BEGIN READING PASSAGE

Java - Println is not in order

Question

I have multiple threads printing data. All the data does print; however, they are not in order. Meaning Thread 2 starts printing while Thread 1 is not done yet, which causes inconsistency. How do I guarantee consistency ? Meaning Thread 2 can print once Thread 1 is done.

Answer 1

From your comments, you are looking to achieve 1 1 1 1 2 2 2 2 so what you'd need to do is actually wait for Thread1 to complete, then start Thread2, like this:

Thread1 thread1 = new Thread1();
Thread2 thread2 = new Thread2();

thread1.start();

thread1.join(); // This waits for Thread1 to finish before starting Thread2
thread2.start();

however, if you want to have both threads start, but have Thread2 wait part way through its processing, while waiting for Thread1 to complete - this can be done with a few techniques - one in particular comes to mind - using Semaphore.

Example:

Ok, firstly define your thread constructors to accept a Semaphore, thus:

// Thread2 would be identical wrt the semaphore
public Thread1(Semaphore semaphore) throws InterruptedException
{
  this.semaphore = semaphore; // store semaphore locally
  semaphore.acquire(2);
}

Thread1's run method would look like this:

public void run()
{
  // .... processing...

  // ... print stuff
  System.out.println("1 1 1 1");
  semaphore.release(); // release 1 permit, allowing thread2 to continue

  // ... more processing

  semaphore.release(); // release last permit.

END READING PASSAGE
BEGIN SOURCE DATA

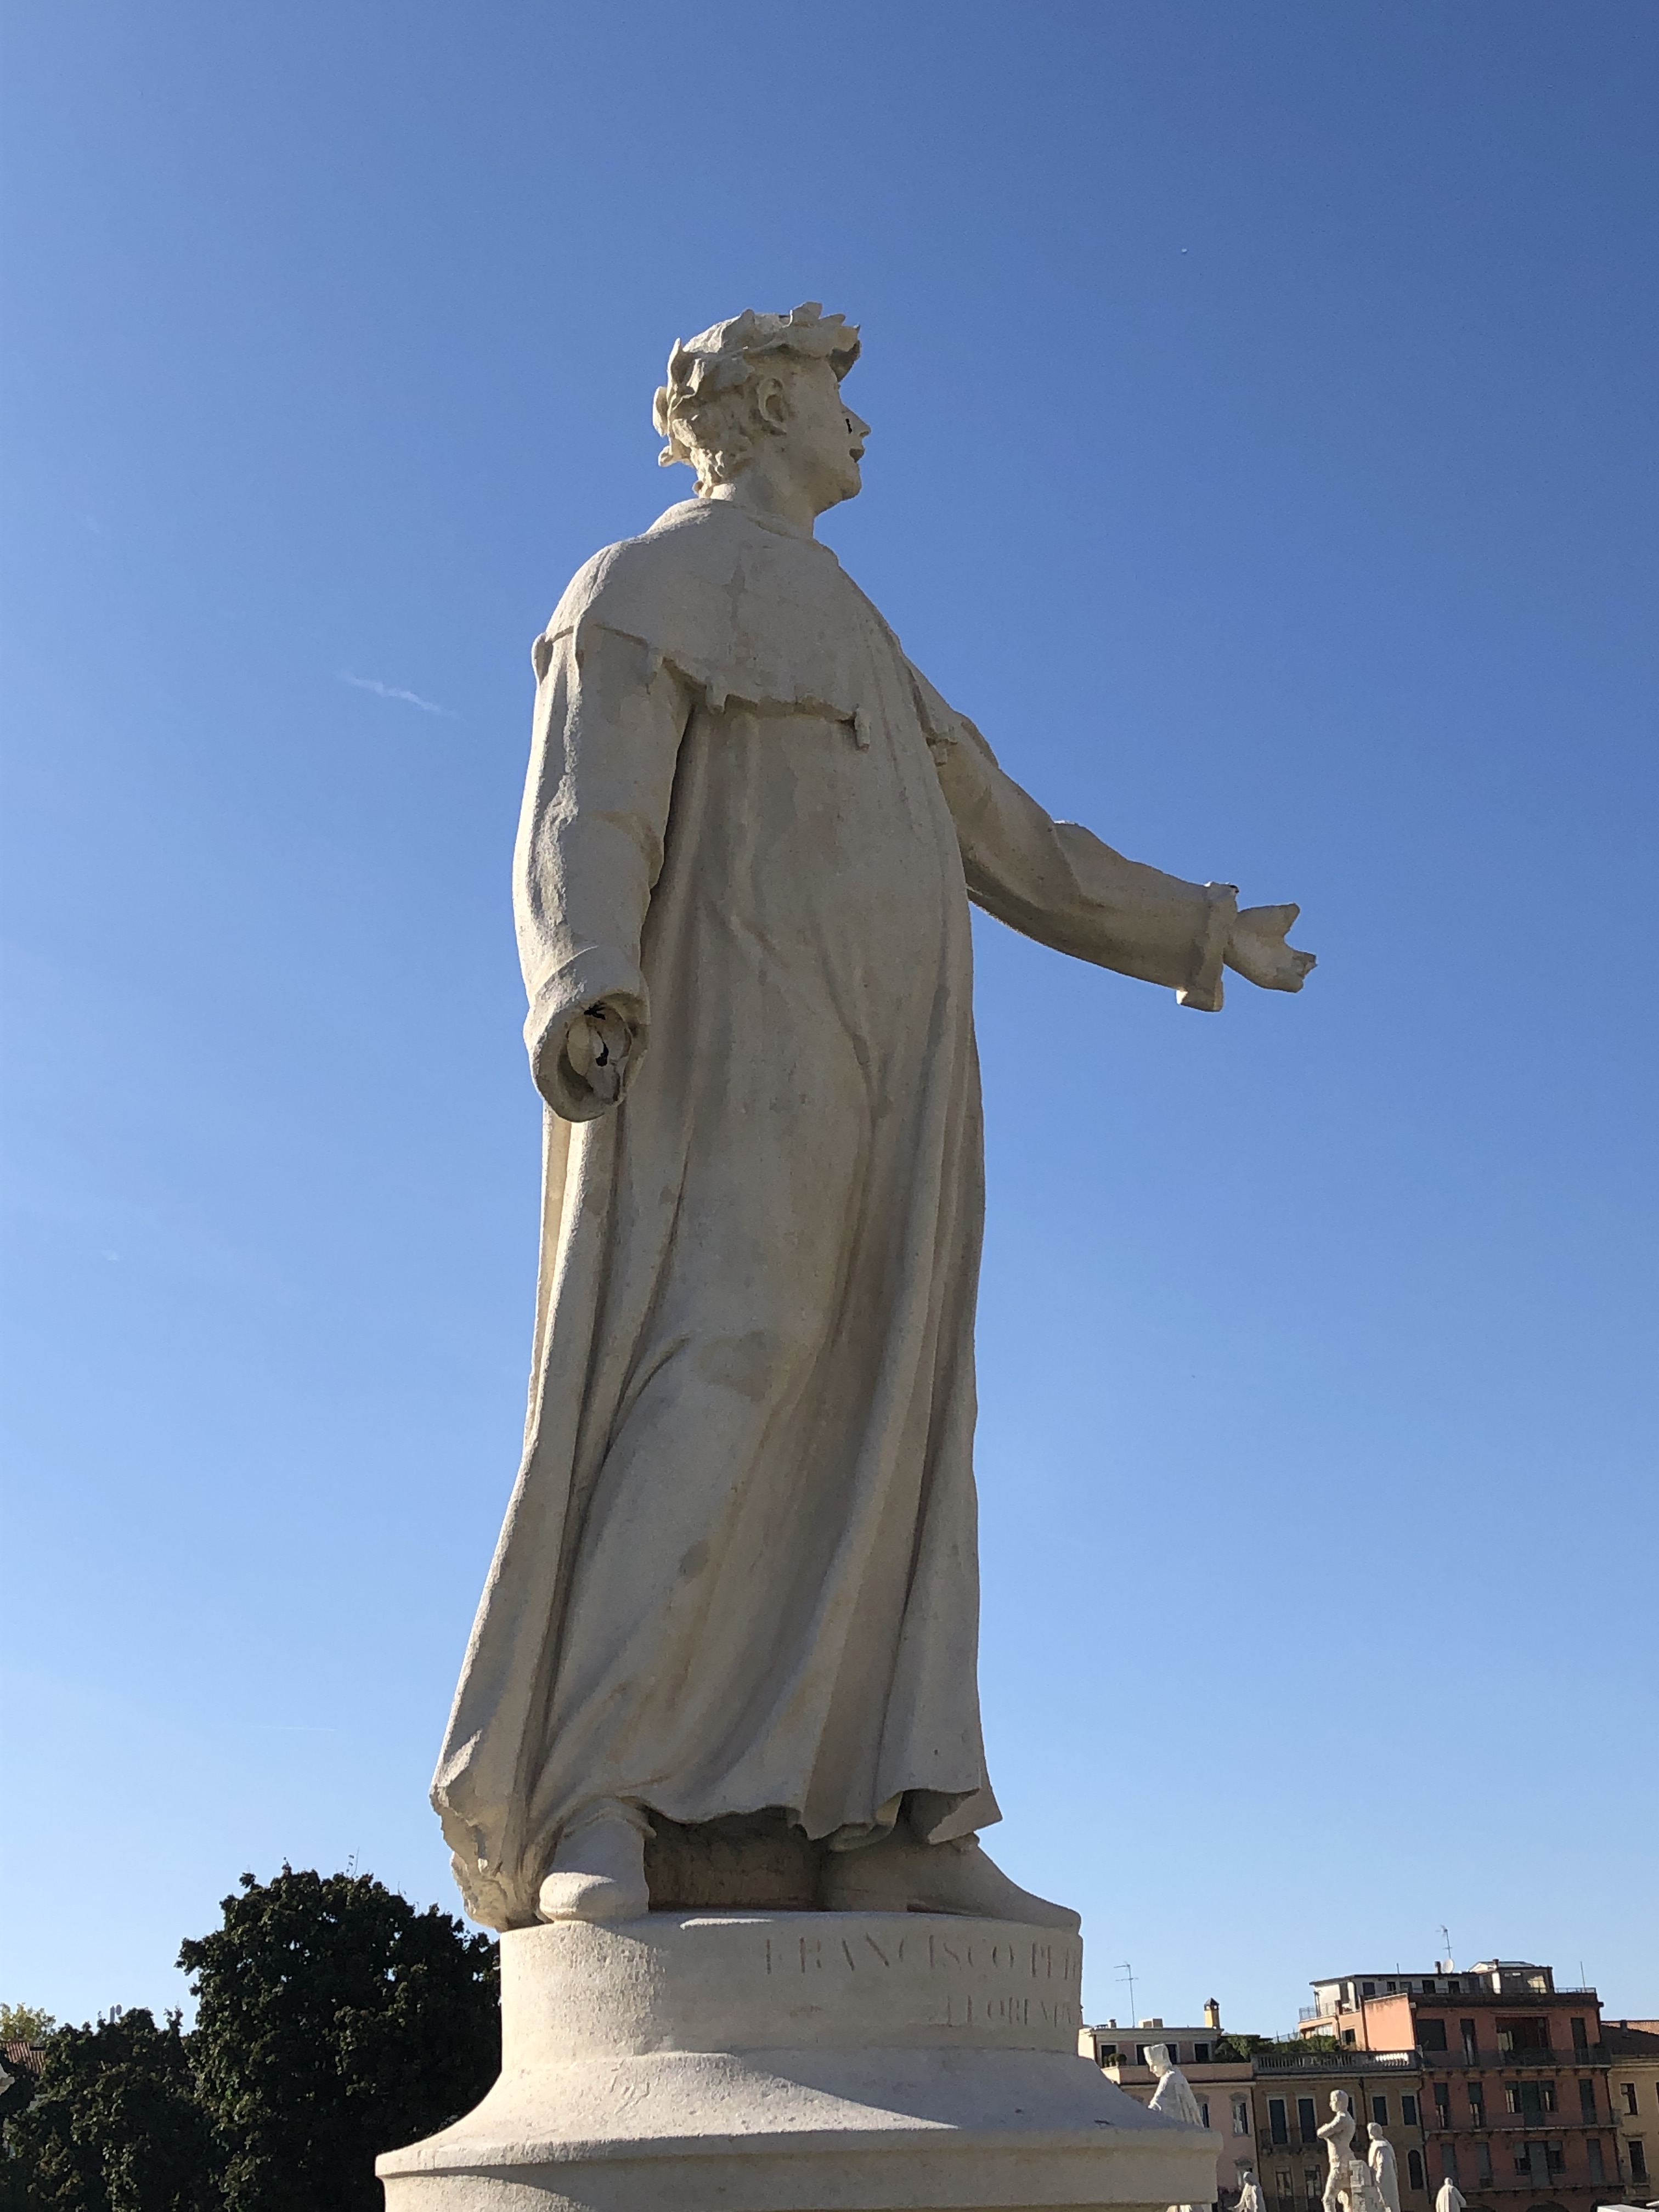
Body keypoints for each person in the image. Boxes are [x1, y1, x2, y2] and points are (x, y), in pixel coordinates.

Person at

END SOURCE DATA

» YOUR INSTRUCTIONS
Translate this sentence from the forum question about Java thread output into Spanish: "I have multiple threads printing data." None of the material is needed for this.

» WRITTEN SOLUTION
Tengo varios hilos que imprimen datos.